▽

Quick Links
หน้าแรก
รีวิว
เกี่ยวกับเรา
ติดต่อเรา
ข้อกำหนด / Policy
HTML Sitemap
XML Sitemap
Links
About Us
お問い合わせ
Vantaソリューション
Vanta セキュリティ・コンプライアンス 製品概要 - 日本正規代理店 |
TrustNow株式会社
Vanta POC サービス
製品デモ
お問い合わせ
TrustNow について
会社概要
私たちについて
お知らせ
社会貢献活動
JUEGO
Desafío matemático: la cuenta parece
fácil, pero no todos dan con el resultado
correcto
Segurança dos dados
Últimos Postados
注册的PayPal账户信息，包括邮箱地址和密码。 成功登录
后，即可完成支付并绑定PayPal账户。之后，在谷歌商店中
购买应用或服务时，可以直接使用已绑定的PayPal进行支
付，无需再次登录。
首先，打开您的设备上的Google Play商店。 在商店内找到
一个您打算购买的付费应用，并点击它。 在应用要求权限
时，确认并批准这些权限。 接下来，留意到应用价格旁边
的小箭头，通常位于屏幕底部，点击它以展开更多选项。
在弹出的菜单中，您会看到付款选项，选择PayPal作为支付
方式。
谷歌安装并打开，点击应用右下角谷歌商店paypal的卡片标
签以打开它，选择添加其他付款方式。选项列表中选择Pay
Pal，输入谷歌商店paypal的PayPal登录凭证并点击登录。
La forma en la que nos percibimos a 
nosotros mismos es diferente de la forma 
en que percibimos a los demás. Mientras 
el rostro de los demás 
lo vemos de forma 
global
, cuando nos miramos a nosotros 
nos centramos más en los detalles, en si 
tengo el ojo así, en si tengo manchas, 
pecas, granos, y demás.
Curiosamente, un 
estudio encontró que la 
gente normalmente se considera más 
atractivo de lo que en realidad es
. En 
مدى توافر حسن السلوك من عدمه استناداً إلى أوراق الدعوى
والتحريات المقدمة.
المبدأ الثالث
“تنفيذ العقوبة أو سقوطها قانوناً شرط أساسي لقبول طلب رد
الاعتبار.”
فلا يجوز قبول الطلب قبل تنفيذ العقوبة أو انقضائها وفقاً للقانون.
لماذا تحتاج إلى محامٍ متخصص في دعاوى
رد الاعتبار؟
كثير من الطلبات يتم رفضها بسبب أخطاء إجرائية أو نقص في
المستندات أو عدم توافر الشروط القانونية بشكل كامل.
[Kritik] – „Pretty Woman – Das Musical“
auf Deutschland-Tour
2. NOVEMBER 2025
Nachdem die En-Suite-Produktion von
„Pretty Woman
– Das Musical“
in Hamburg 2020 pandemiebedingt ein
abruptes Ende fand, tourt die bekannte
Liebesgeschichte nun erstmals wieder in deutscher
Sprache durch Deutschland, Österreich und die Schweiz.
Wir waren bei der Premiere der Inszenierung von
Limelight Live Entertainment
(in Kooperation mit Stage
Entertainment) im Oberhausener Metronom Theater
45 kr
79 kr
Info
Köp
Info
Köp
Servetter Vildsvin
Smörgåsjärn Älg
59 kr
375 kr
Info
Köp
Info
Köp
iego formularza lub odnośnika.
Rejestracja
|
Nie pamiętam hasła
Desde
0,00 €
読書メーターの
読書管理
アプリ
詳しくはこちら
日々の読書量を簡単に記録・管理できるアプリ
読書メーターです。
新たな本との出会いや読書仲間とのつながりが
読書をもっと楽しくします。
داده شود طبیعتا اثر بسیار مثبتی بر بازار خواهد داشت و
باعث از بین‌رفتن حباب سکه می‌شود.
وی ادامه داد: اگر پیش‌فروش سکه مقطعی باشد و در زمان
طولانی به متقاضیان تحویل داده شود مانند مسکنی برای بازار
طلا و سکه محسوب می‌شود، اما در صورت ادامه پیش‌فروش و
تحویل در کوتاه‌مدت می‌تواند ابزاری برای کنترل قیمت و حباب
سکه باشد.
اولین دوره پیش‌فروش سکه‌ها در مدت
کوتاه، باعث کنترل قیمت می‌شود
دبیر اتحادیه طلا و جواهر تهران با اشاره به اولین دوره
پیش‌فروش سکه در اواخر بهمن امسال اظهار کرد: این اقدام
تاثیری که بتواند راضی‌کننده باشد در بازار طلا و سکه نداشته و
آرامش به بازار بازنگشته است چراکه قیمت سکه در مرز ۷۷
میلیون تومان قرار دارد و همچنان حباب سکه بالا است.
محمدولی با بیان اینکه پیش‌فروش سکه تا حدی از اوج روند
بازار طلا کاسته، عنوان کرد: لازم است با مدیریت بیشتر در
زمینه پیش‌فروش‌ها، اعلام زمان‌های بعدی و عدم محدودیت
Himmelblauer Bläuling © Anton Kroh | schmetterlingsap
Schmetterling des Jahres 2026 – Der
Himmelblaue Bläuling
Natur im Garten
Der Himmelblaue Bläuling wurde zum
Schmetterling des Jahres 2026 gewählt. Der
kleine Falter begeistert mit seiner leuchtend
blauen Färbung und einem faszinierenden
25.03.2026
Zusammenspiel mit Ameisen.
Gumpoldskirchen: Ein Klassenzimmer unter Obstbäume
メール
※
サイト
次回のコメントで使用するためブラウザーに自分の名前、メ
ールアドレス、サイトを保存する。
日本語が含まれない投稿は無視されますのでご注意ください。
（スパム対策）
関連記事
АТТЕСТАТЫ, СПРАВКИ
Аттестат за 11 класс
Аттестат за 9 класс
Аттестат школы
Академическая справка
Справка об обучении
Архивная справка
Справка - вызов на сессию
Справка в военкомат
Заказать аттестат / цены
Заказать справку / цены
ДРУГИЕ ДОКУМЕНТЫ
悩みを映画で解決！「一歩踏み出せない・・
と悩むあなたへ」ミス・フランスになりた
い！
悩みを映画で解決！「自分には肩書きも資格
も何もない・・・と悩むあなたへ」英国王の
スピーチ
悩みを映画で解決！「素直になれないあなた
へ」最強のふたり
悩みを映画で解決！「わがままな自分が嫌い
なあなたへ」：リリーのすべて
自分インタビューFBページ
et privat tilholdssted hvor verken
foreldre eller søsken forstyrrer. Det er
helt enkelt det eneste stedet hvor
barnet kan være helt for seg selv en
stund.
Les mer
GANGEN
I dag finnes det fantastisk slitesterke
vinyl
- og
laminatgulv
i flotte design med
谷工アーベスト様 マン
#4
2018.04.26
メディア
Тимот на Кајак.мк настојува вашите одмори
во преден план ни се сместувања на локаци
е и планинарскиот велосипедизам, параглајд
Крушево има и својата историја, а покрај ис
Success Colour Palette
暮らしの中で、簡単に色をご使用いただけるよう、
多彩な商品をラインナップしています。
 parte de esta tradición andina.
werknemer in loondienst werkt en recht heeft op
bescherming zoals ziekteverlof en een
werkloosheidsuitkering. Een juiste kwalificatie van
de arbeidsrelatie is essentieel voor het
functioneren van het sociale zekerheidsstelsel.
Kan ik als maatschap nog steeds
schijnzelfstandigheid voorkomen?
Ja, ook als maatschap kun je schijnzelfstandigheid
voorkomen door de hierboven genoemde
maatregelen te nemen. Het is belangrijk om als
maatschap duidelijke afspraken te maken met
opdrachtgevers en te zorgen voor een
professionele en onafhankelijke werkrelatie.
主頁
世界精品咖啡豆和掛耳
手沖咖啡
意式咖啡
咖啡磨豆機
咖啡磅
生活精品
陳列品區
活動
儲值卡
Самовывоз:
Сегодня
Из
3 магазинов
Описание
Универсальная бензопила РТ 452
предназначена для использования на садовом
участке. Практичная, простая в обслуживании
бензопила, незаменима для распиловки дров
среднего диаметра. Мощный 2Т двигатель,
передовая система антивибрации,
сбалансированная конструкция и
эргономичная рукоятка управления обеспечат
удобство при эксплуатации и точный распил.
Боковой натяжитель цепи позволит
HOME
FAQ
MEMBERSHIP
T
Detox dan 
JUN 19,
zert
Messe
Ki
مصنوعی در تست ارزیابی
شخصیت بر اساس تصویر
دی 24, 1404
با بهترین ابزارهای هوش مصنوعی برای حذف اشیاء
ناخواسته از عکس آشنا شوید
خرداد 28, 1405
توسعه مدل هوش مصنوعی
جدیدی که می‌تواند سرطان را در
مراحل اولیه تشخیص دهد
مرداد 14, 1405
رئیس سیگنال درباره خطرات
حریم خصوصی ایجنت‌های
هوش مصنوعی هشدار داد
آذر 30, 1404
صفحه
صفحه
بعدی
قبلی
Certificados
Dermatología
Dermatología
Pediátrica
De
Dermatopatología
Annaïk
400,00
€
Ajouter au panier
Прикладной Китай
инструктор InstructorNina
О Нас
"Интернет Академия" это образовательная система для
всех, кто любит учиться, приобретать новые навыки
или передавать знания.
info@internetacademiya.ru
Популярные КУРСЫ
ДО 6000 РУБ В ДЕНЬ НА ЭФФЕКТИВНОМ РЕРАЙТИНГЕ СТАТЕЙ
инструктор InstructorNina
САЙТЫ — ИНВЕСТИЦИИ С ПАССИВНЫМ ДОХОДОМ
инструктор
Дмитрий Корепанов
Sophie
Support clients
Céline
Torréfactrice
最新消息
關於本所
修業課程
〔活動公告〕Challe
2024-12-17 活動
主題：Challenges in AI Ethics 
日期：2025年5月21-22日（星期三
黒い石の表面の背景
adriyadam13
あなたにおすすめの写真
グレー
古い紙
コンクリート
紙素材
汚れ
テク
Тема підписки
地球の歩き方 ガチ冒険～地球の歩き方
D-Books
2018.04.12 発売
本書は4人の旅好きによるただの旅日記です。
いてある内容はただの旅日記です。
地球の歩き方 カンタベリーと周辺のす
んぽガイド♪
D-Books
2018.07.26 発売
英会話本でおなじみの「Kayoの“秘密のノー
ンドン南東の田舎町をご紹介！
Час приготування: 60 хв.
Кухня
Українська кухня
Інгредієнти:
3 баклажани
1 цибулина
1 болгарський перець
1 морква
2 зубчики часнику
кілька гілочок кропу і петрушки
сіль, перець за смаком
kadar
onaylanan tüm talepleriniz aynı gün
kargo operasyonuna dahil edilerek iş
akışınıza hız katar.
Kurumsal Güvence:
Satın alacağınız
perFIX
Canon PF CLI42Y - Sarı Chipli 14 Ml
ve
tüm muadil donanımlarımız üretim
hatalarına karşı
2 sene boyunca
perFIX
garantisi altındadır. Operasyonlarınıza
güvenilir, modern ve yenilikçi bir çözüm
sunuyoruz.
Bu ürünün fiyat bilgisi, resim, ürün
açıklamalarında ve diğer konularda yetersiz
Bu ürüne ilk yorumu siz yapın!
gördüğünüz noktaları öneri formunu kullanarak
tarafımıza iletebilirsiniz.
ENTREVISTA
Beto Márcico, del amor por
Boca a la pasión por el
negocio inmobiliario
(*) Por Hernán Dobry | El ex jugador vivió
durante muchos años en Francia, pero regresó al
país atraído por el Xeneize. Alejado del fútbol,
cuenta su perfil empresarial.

△

Instructions to follow
Return, without alteration, every line from the start of the entries through the line that contains "的小箭头，通常位于屏幕底部，点击它以展开更多选项。", with both ends included.

Answer to this exercise
Quick Links
หน้าแรก
รีวิว
เกี่ยวกับเรา
ติดต่อเรา
ข้อกำหนด / Policy
HTML Sitemap
XML Sitemap
Links
About Us
お問い合わせ
Vantaソリューション
Vanta セキュリティ・コンプライアンス 製品概要 - 日本正規代理店 |
TrustNow株式会社
Vanta POC サービス
製品デモ
お問い合わせ
TrustNow について
会社概要
私たちについて
お知らせ
社会貢献活動
JUEGO
Desafío matemático: la cuenta parece
fácil, pero no todos dan con el resultado
correcto
Segurança dos dados
Últimos Postados
注册的PayPal账户信息，包括邮箱地址和密码。 成功登录
后，即可完成支付并绑定PayPal账户。之后，在谷歌商店中
购买应用或服务时，可以直接使用已绑定的PayPal进行支
付，无需再次登录。
首先，打开您的设备上的Google Play商店。 在商店内找到
一个您打算购买的付费应用，并点击它。 在应用要求权限
时，确认并批准这些权限。 接下来，留意到应用价格旁边
的小箭头，通常位于屏幕底部，点击它以展开更多选项。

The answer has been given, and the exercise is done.